Doubt not, O poet, but persist. Say, "It is in me, and shall out." Stand
there, balked and dumb, stuttering and stammering, hissed and hooted, stand
and strive, until, at last, rage draw out of thee that dream-power which every
night shows thee is thine own; a power transcending all limit and privacy, and
by virtue of which a man is the conductor of the whole river of electricity.
Nothing walks, or creeps, or grows, or exists, which must not in turn arise
and walk before him as exponent of his meaning. Comes he to that power, his
genius is no longer exhaustible. All the creatures, by pairs and by tribes,
pour into his mind as into a Noah`s ark, to come forth again to people a new
world. This is like the stock of air for our respiration, or for the
combustion of our fireplace, not a measure of gallons, but the entire
atmosphere if wanted. And therefore the rich poets, as Homer, Chaucer,
Shakespeare, and Raphael, have obviously no limits to their works, except the
limits of their lifetime, and resemble a mirror carried through the street,
ready to render an image of every created thing.
O poet! a new nobility is conferred in groves and pastures, and not in
castles, or by the sword-blade, any longer. The conditions are hard, but
equal. Thou shalt leave the world, and know the muse only. Thou shalt not know
any longer the times, customs, graces, politics, or opinions of men, but shalt
take all from the muse. For the time of towns is tolled from the world by
funeral chimes, but in nature the universal hours are counted by succeeding
tribes of animals and plants, and by growth of joy on joy. God wills also that
thou abdicate a manifold and duplex life, and that thou be content that others
speak for thee. Others shall be thy gentlemen, and shall represent all
courtesy and worldly life for thee; others shall do the great and resounding
actions also. Thou shalt lie close hid with nature, and canst not be afforded
to the Capitol or the Exchange. The world is full of renunciations and
apprenticeships, and this is thine: thou must pass for a fool and a churl for
a long season. This is the screen and sheath in which Pan has protected his
well-beloved flower, and thou shalt be known only to thine own, and they shall
console thee with tenderest love. And thou shalt not be able to rehearse the
names of thy friends in thy verse, for an old shame before the holy ideal. And
this is the reward: that the ideal shall be real to thee, and the impressions
of the actual world shall fall like summer rain, copious, but not troublesome,
to thy invulnerable essence. Thou shalt have the whole land for thy park and
manor, the sea for thy bath and navigation, without tax and without envy; the
woods and the rivers thou shalt own; and thou shalt possess that wherein
others are only tenants and boarders. Thou true land-lord! sea-lord! air-lord!

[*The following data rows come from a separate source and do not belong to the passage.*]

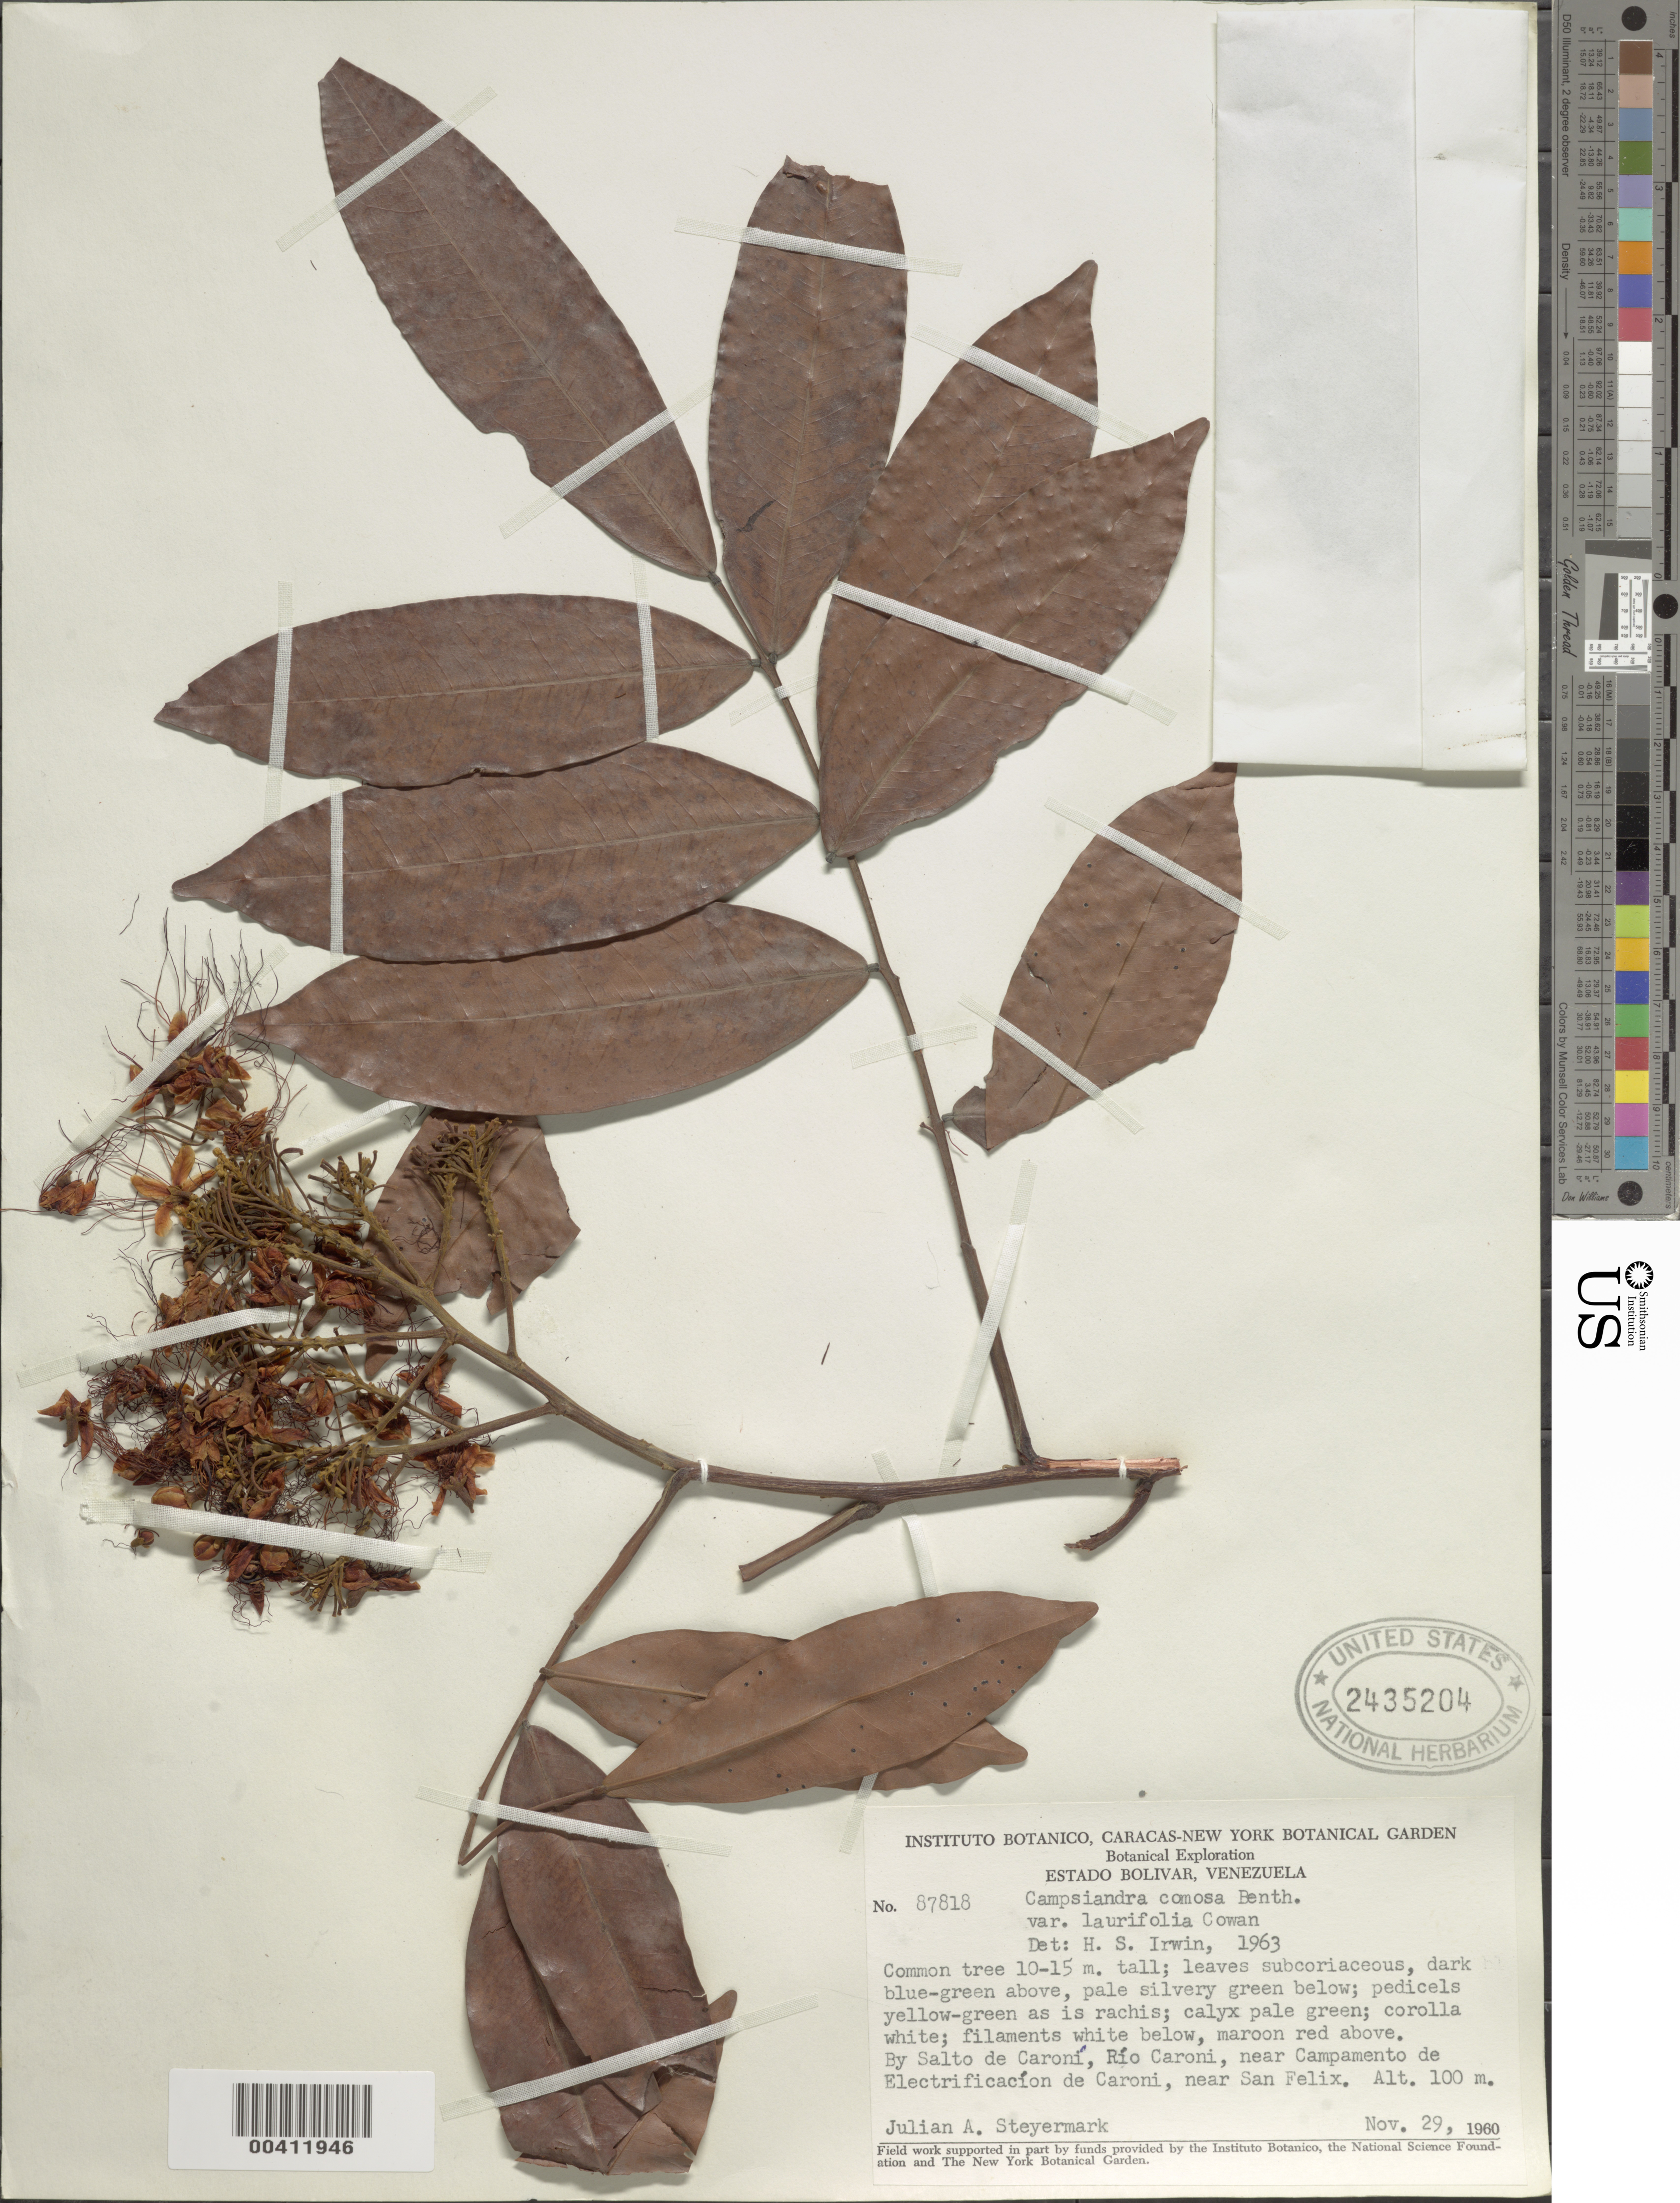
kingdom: Plantae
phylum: Tracheophyta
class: Magnoliopsida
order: Fabales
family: Fabaceae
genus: Campsiandra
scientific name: Campsiandra comosa var. laurifolia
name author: (Benth.) R.S. Cowan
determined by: Irwin, Howard S.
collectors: J. Steyermark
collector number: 87818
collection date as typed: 29 Nov 1960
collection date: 1960-11-29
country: Venezuela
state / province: Bolivar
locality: By salto de caron, rio caron, near campamento de electrification de caroni, near san felix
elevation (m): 100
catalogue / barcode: US 2435204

Wherever snow falls, or water flows, or birds fly, wherever day and night meet
in twilight, wherever the blue heaven is hung by clouds, or sown with stars,
wherever are forms with transparent boundaries, wherever are outlets into
celestial space, wherever is danger, and awe, and love, there is Beauty,
plenteous as rain, shed for thee, and though thou shouldest walk the world
over, thou shalt not be able to find a condition inopportune or ignoble.